WHAT TO DO » Please print, word for word, every line from the one that contains "and encourage women" through the last line of the records, and nothing else.

SOURCE DATA »
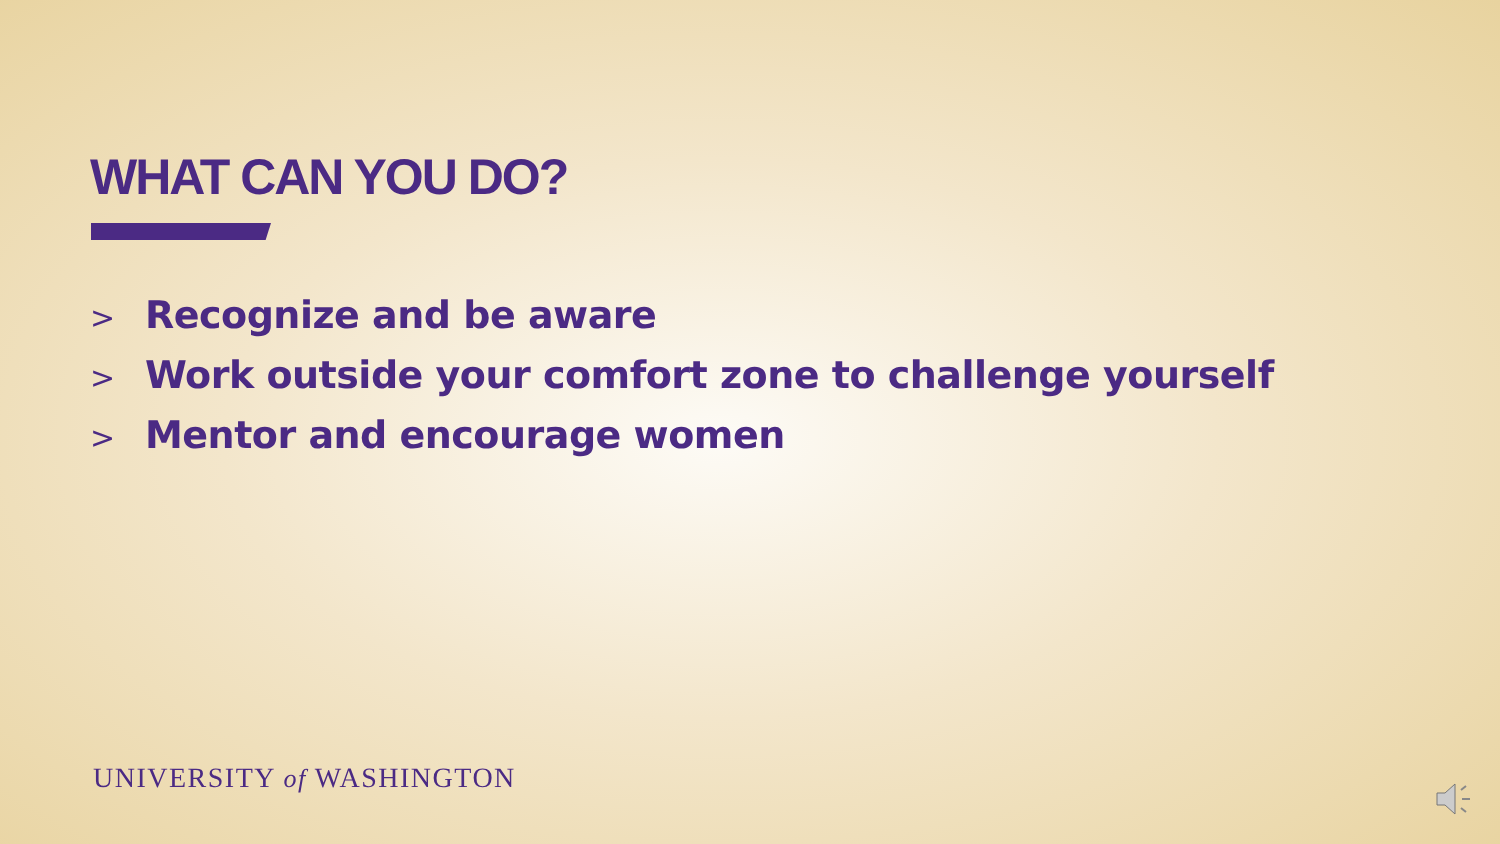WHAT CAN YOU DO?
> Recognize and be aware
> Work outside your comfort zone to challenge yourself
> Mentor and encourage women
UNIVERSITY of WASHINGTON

THE ANSWER »
> Mentor and encourage women
UNIVERSITY of WASHINGTON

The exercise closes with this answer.